Der Ballsaal siechte dahin. Er diente 1950 als Werkstatt für eine Fahrrad- und Handwagenfabrik der Fa. Leibel, wurde vermietet als Lagerraum für den Strickmaschinenbau. Der Abraum, der durch die Erbauung der Universität gleich gegenüber entstand, wurde zum Auffüllen des Hockeyplatzes benutzt, die Toreinfahrt mit ihrem wunderschönen kleinformatigen Steinkopfpflaster fast verschüttet. Mehrmals noch wechselten die Pächter, alle mit dem Versprechen, die BARBERINA zu sanieren.

Bis 1978 konnte sich die BARBERINA als Gaststätte noch halten, seitdem steht sie leer. Selbst als Lagerraum war sie durch Baufälligkeit und mangelnde Pflege nicht mehr zu gebrauchen. Das Objekt, samt Ballsaal wurde 1977/78 an den Heizungs- und Rohrleitungsbau verkauft, es erging das Versprechen der Stadt, der Abteilung für Handel und Versorgung, die BARBERINA zu erhalten und zu sanieren... danach wurde sie an die Fa. TGA, Wasserwirtschaft, Farbengroßhandel etc. etc. verkauft, vermietet, verpachtet und verraten. Der jetzige Eigentümer ist mir nicht bekannt.

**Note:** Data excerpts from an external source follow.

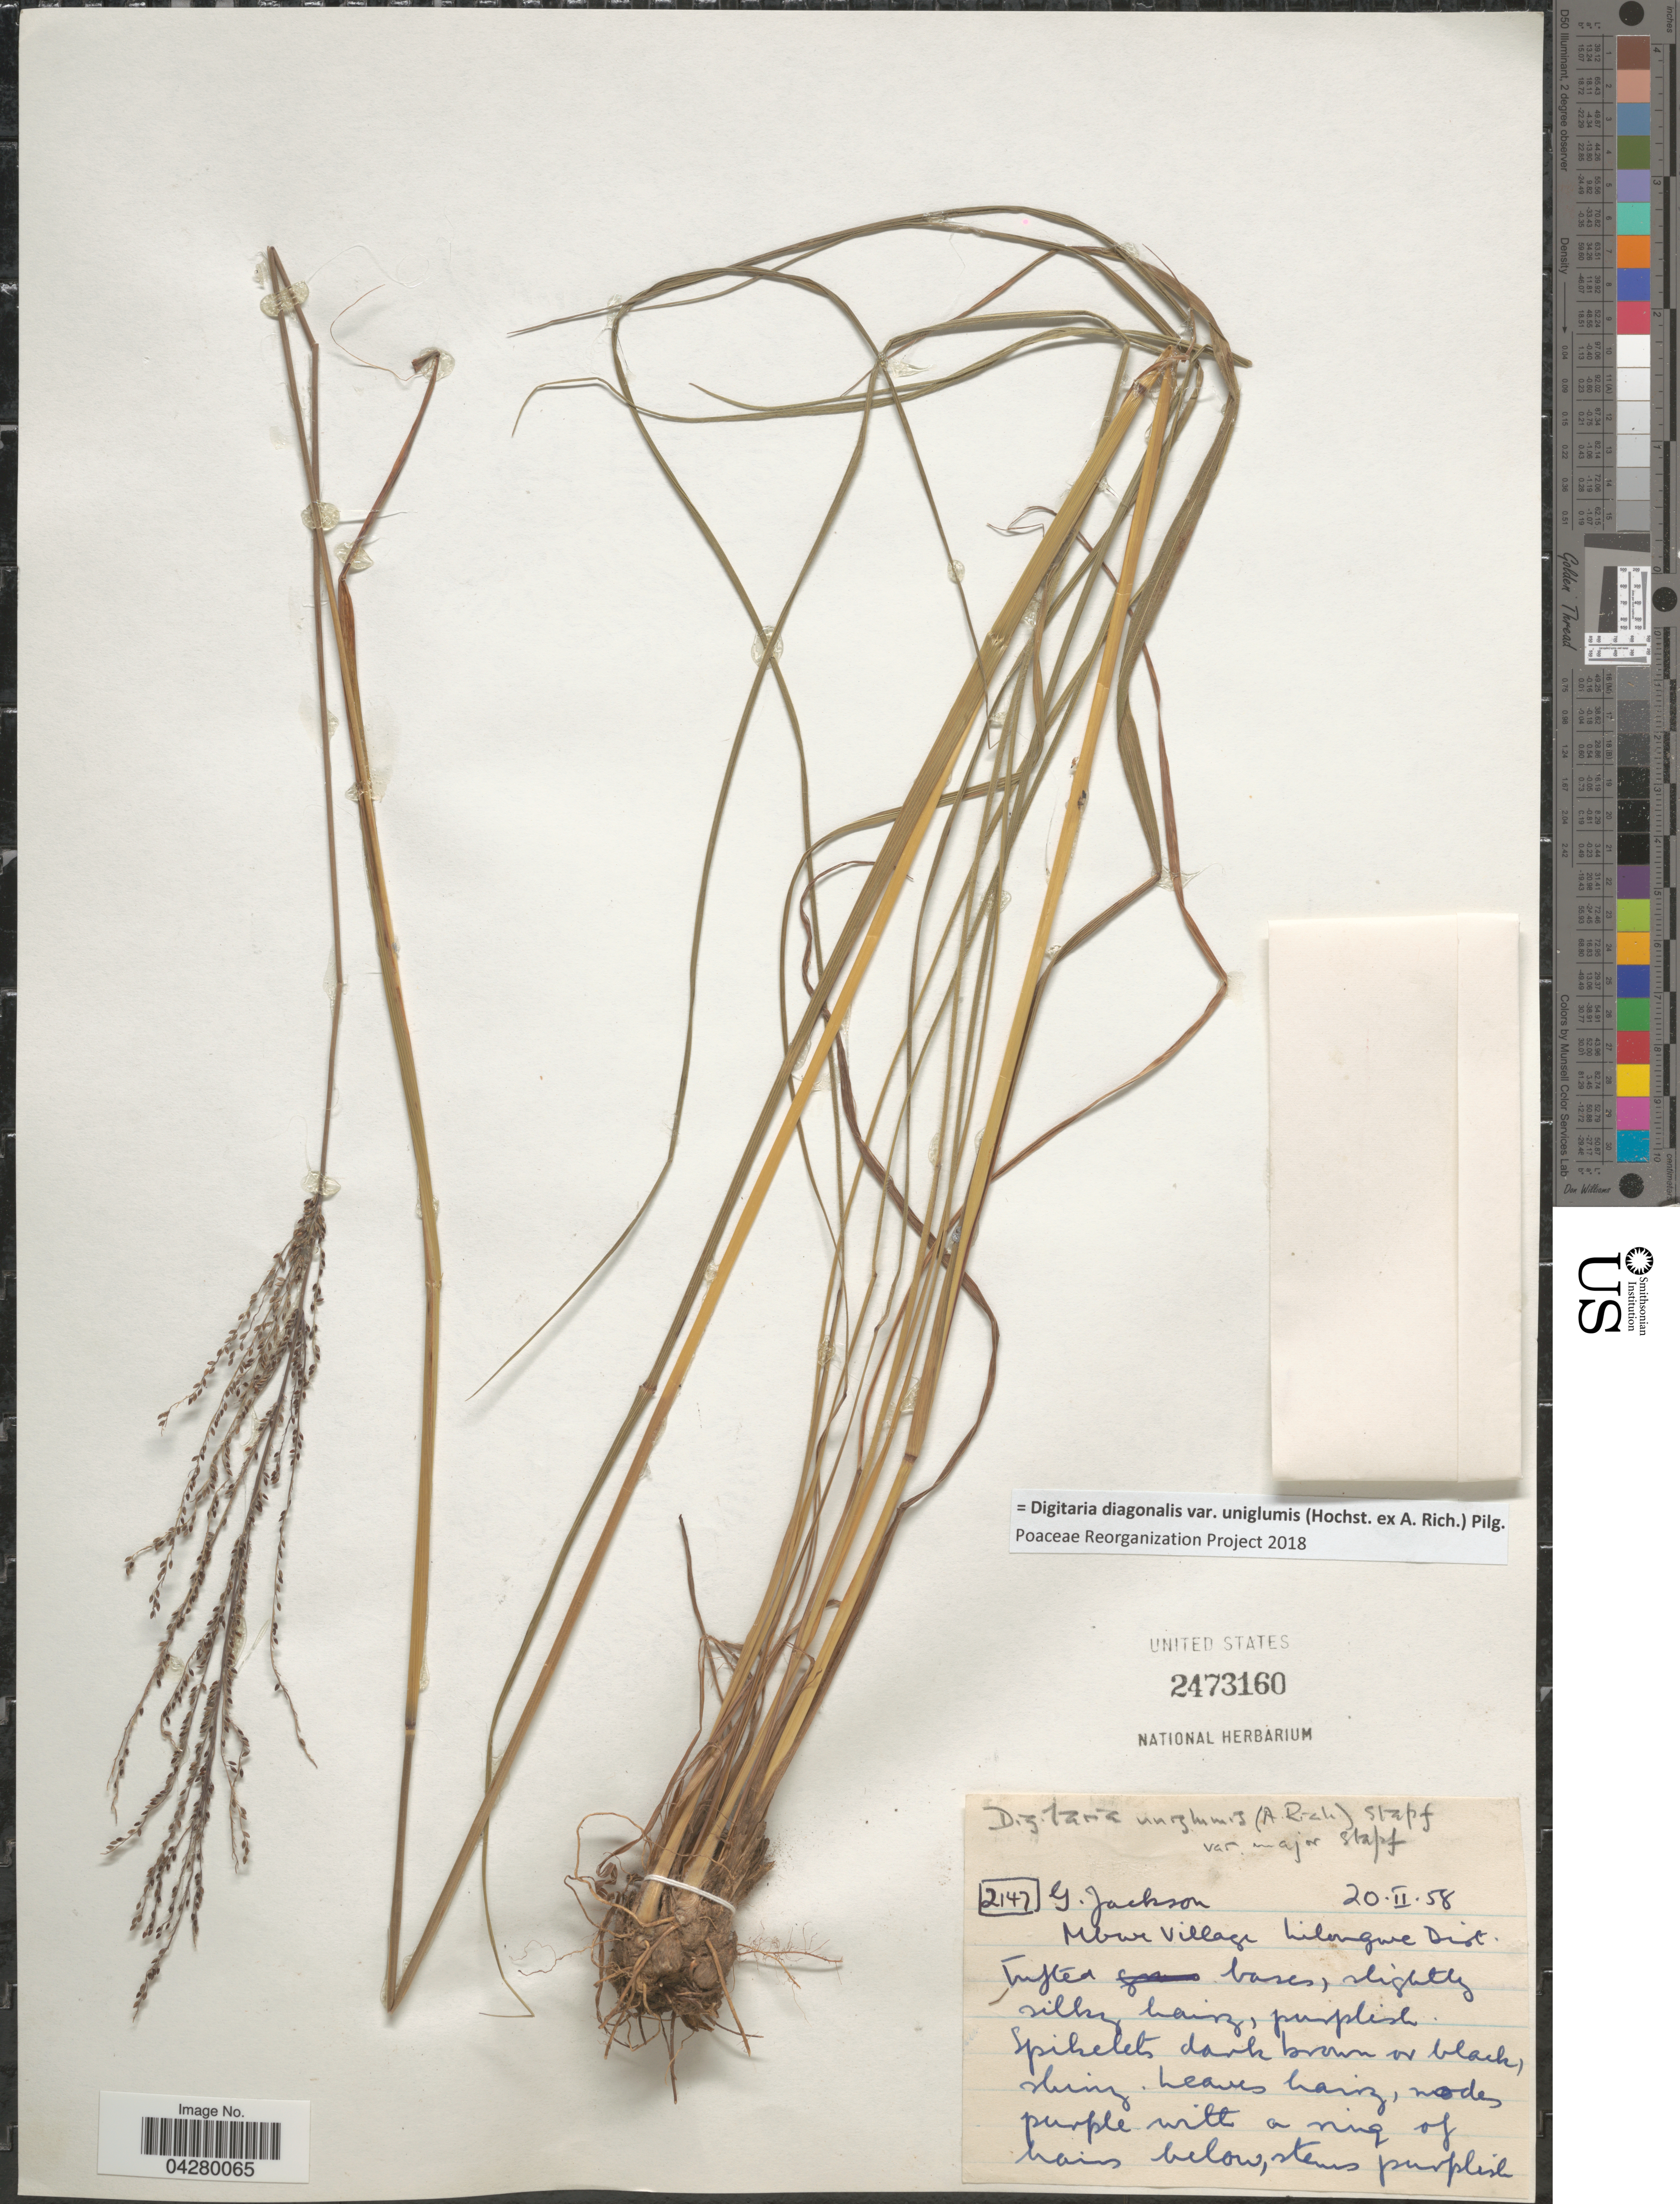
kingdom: Plantae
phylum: Tracheophyta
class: Liliopsida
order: Poales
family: Poaceae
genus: Digitaria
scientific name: Digitaria diagonalis var. uniglumis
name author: (Hochst. ex A. Rich.) Pilg.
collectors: G. Jackson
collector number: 2147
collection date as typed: Transcribed d/m/y: 20/2/58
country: Malawi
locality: Mbwe Village. Lilongwe Dist.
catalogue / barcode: US 2473160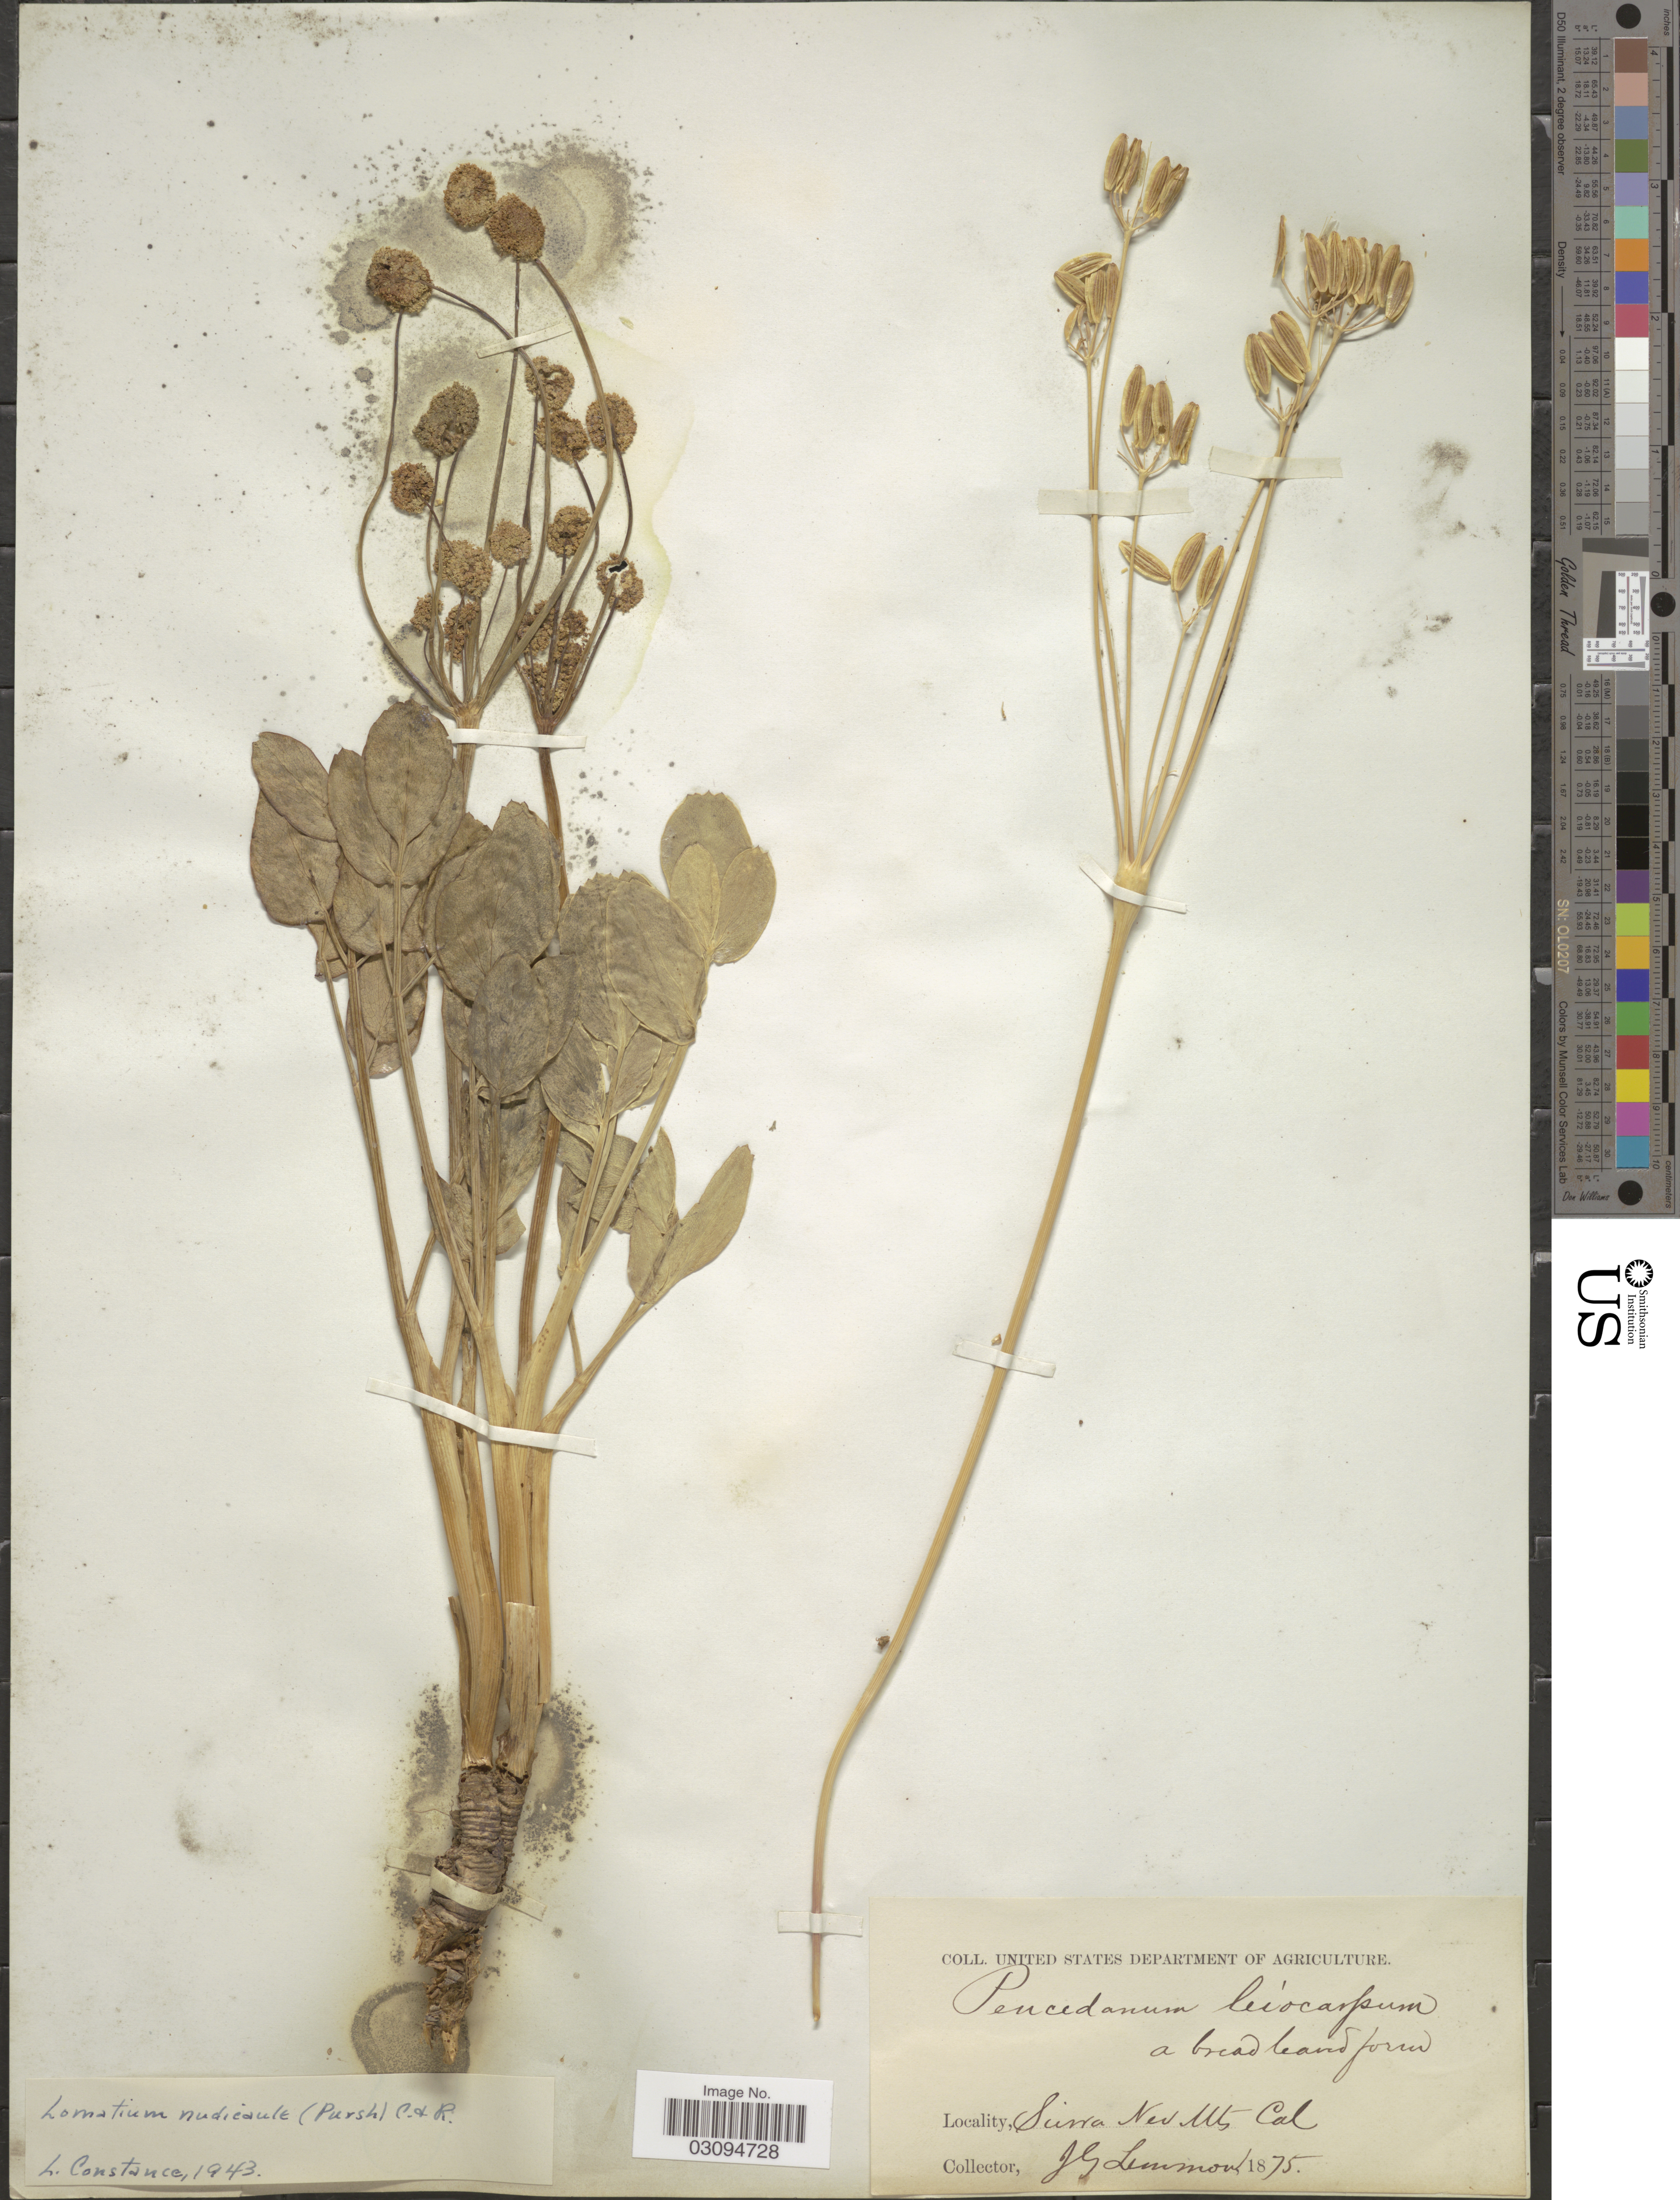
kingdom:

Herbig steht vor seinem kleinen Haus. Dass die Immobilie vielleicht bald mehr wert ist, interessiert ihn nicht, denn die BARBERINA könnte vor allem mehr Umsatz, Steuergelder und Attraktivität nach Chemnitz bringen. Und eine Sanierung würde die Einmaligkeit dieses Objektes mit seiner Geschichtsträchtigkeit gewährleisten.